Scientific classification
- Kingdom: Plantae
- Clade: Tracheophytes
- Clade: Angiosperms
- Clade: Eudicots
- Clade: Rosids
- Order: Rosales
- Family: Moraceae
- Genus: Morus
- Species: M. macroura
- Binomial name: Morus macroura Miq. (1851)
- Varieties: Morus macroura var. laxiflora G.K.Upadhyay & A.A.Ansari; Morus macroura var. macroura; Morus macroura var. mawu (Koidz.) C.Y.Wu & Z.Y.Cao;
- Synonyms: synonyms of var. macroura: Morus alaisia Deless. ex Moretti, pro syn.; Morus alba var. laevigata Bureau; Morus alba subvar. viridis Bureau; Morus jinpingensis S.S.Chang; Morus laevigata (Bureau) Wall. ex Brandis; Morus macroura var. viridis (Bureau) K.K.Khanna; Morus viridis Buch.-Ham. ex Wall., nom. nud.; Morus wallichiana Koidz.; Morus wittiorum Hand.-Mazz.; synonyms of var. mawu: Morus wittiorum var. mawu Koidz.;

= Morus macroura =

- Authority: Miq. (1851)
- Conservation status: LC
- Synonyms: Morus alaisia Deless. ex Moretti, pro syn., Morus alba var. laevigata Bureau, Morus alba subvar. viridis Bureau, Morus jinpingensis S.S.Chang, Morus laevigata (Bureau) Wall. ex Brandis, Morus macroura var. viridis (Bureau) K.K.Khanna, Morus viridis Buch.-Ham. ex Wall., nom. nud., Morus wallichiana Koidz., Morus wittiorum Hand.-Mazz., Morus wittiorum var. mawu Koidz.

Species of tree

Morus macroura, also known as the king white mulberry, shahtoot mulberry, Tibetan mulberry, or long mulberry is a flowering plant species in the genus Morus native to the Himalayas, Tibet, southern China, the rain forests of Indochina, and mountainous areas of Sumatra and Java in Indonesia.
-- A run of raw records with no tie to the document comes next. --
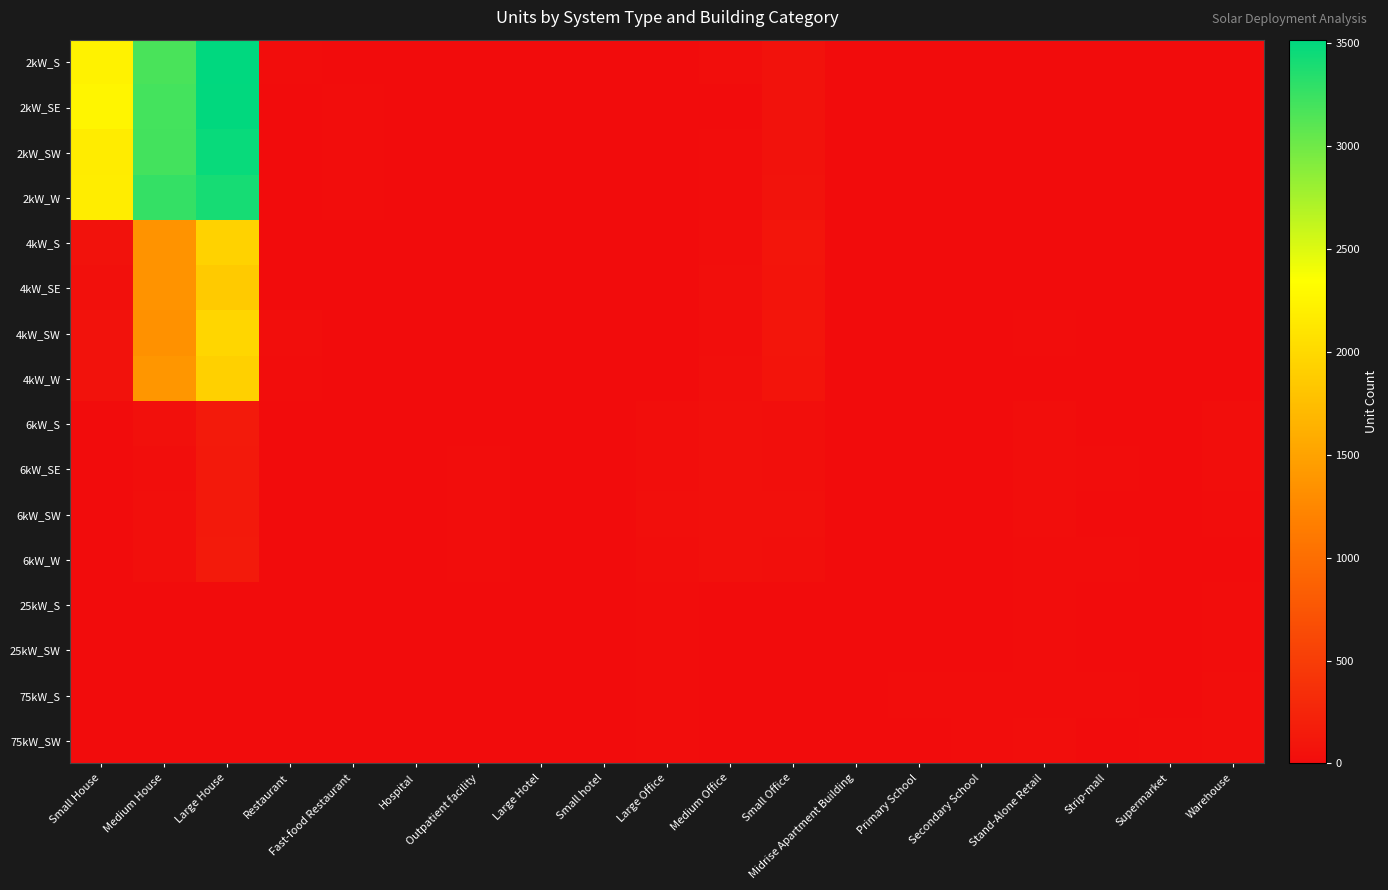

Reading left to right, what are all the values shown in this chart?

2kW_S: Small House=2230	Medium House=3179	Large House=3516	Restaurant=9	Fast-food Restaurant=6	Hospital=0	Outpatient facility=0	Large Hotel=0	Small hotel=0	Large Office=2	Medium Office=14	Small Office=66	Midrise Apartment Building=0	Primary School=0	Secondary School=1	Stand-Alone Retail=2	Strip-mall=0	Supermarket=0	Warehouse=0
2kW_SE: Small House=2256	Medium House=3196	Large House=3509	Restaurant=5	Fast-food Restaurant=11	Hospital=0	Outpatient facility=0	Large Hotel=0	Small hotel=0	Large Office=0	Medium Office=5	Small Office=59	Midrise Apartment Building=0	Primary School=0	Secondary School=0	Stand-Alone Retail=1	Strip-mall=1	Supermarket=0	Warehouse=0
2kW_SW: Small House=2174	Medium House=3204	Large House=3474	Restaurant=6	Fast-food Restaurant=9	Hospital=0	Outpatient facility=0	Large Hotel=0	Small hotel=0	Large Office=1	Medium Office=8	Small Office=63	Midrise Apartment Building=0	Primary School=0	Secondary School=0	Stand-Alone Retail=1	Strip-mall=0	Supermarket=0	Warehouse=1
2kW_W: Small House=2183	Medium House=3269	Large House=3410	Restaurant=5	Fast-food Restaurant=7	Hospital=0	Outpatient facility=0	Large Hotel=0	Small hotel=0	Large Office=1	Medium Office=10	Small Office=69	Midrise Apartment Building=0	Primary School=0	Secondary School=0	Stand-Alone Retail=1	Strip-mall=0	Supermarket=0	Warehouse=2
4kW_S: Small House=60	Medium House=1354	Large House=1931	Restaurant=5	Fast-food Restaurant=6	Hospital=0	Outpatient facility=2	Large Hotel=0	Small hotel=0	Large Office=2	Medium Office=18	Small Office=94	Midrise Apartment Building=3	Primary School=0	Secondary School=0	Stand-Alone Retail=5	Strip-mall=1	Supermarket=0	Warehouse=6
4kW_SE: Small House=39	Medium House=1358	Large House=1864	Restaurant=4	Fast-food Restaurant=6	Hospital=1	Outpatient facility=0	Large Hotel=0	Small hotel=0	Large Office=5	Medium Office=33	Small Office=83	Midrise Apartment Building=0	Primary School=0	Secondary School=0	Stand-Alone Retail=5	Strip-mall=1	Supermarket=0	Warehouse=1
4kW_SW: Small House=57	Medium House=1338	Large House=1968	Restaurant=15	Fast-food Restaurant=5	Hospital=0	Outpatient facility=3	Large Hotel=0	Small hotel=0	Large Office=4	Medium Office=20	Small Office=95	Midrise Apartment Building=1	Primary School=0	Secondary School=0	Stand-Alone Retail=9	Strip-mall=1	Supermarket=1	Warehouse=4
4kW_W: Small House=64	Medium House=1386	Large House=1919	Restaurant=10	Fast-food Restaurant=1	Hospital=0	Outpatient facility=2	Large Hotel=0	Small hotel=0	Large Office=2	Medium Office=28	Small Office=82	Midrise Apartment Building=0	Primary School=0	Secondary School=1	Stand-Alone Retail=6	Strip-mall=0	Supermarket=0	Warehouse=1
6kW_S: Small House=0	Medium House=36	Large House=147	Restaurant=2	Fast-food Restaurant=0	Hospital=2	Outpatient facility=5	Large Hotel=2	Small hotel=0	Large Office=25	Medium Office=36	Small Office=34	Midrise Apartment Building=2	Primary School=2	Secondary School=2	Stand-Alone Retail=22	Strip-mall=5	Supermarket=3	Warehouse=18
6kW_SE: Small House=0	Medium House=19	Large House=136	Restaurant=0	Fast-food Restaurant=0	Hospital=3	Outpatient facility=9	Large Hotel=1	Small hotel=2	Large Office=25	Medium Office=37	Small Office=28	Midrise Apartment Building=3	Primary School=0	Secondary School=6	Stand-Alone Retail=25	Strip-mall=7	Supermarket=5	Warehouse=22
6kW_SW: Small House=0	Medium House=32	Large House=132	Restaurant=5	Fast-food Restaurant=0	Hospital=2	Outpatient facility=8	Large Hotel=1	Small hotel=0	Large Office=28	Medium Office=35	Small Office=41	Midrise Apartment Building=5	Primary School=2	Secondary School=5	Stand-Alone Retail=22	Strip-mall=1	Supermarket=0	Warehouse=13
6kW_W: Small House=0	Medium House=30	Large House=146	Restaurant=0	Fast-food Restaurant=0	Hospital=2	Outpatient facility=7	Large Hotel=1	Small hotel=1	Large Office=18	Medium Office=38	Small Office=30	Midrise Apartment Building=4	Primary School=3	Secondary School=2	Stand-Alone Retail=12	Strip-mall=8	Supermarket=2	Warehouse=5
25kW_S: Small House=0	Medium House=0	Large House=0	Restaurant=0	Fast-food Restaurant=0	Hospital=0	Outpatient facility=1	Large Hotel=0	Small hotel=2	Large Office=8	Medium Office=4	Small Office=0	Midrise Apartment Building=0	Primary School=1	Secondary School=5	Stand-Alone Retail=10	Strip-mall=3	Supermarket=5	Warehouse=9
25kW_SW: Small House=0	Medium House=0	Large House=0	Restaurant=0	Fast-food Restaurant=0	Hospital=0	Outpatient facility=3	Large Hotel=0	Small hotel=0	Large Office=10	Medium Office=5	Small Office=0	Midrise Apartment Building=1	Primary School=2	Secondary School=5	Stand-Alone Retail=10	Strip-mall=1	Supermarket=3	Warehouse=10
75kW_S: Small House=0	Medium House=0	Large House=0	Restaurant=0	Fast-food Restaurant=0	Hospital=0	Outpatient facility=1	Large Hotel=0	Small hotel=1	Large Office=11	Medium Office=2	Small Office=0	Midrise Apartment Building=3	Primary School=8	Secondary School=10	Stand-Alone Retail=11	Strip-mall=7	Supermarket=6	Warehouse=15
75kW_SW: Small House=0	Medium House=0	Large House=0	Restaurant=0	Fast-food Restaurant=0	Hospital=1	Outpatient facility=0	Large Hotel=1	Small hotel=0	Large Office=10	Medium Office=5	Small Office=0	Midrise Apartment Building=2	Primary School=2	Secondary School=7	Stand-Alone Retail=15	Strip-mall=6	Supermarket=8	Warehouse=16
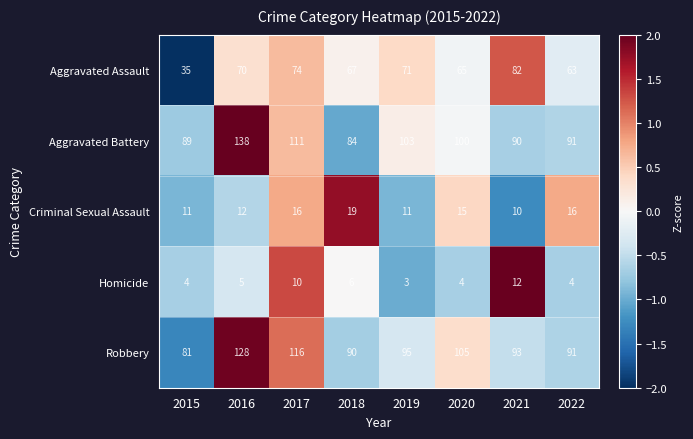

What is the lowest value of the Aggravated Battery series?

84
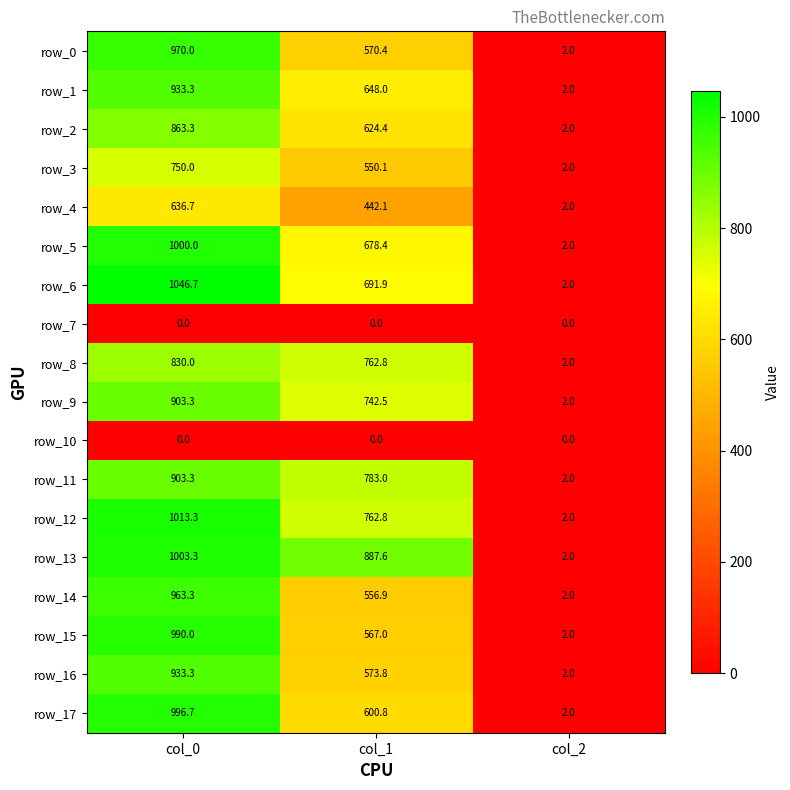

Is the value of row_11 at col_2 greater than the value of row_4 at col_0?

No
It is a medium-sized tree, with a spreading canopy which grows with a weeping habit. Ripe fruit is white, pink or red, and is described as honey-sweet.

==Genomics==
A chromosome-level genome assembly of Morus macroura was published in 2026. The genome size is approximately 318.6 Mb, with 99.64% of the contig sequences anchored to 14 pseudo-chromosomes. The assembly has a BUSCO completeness of 97.21%, and 21,824 protein-coding genes were predicted. The assembly provides a resource for understanding genetic mechanisms underlying low chilling requirement and year-round fruiting.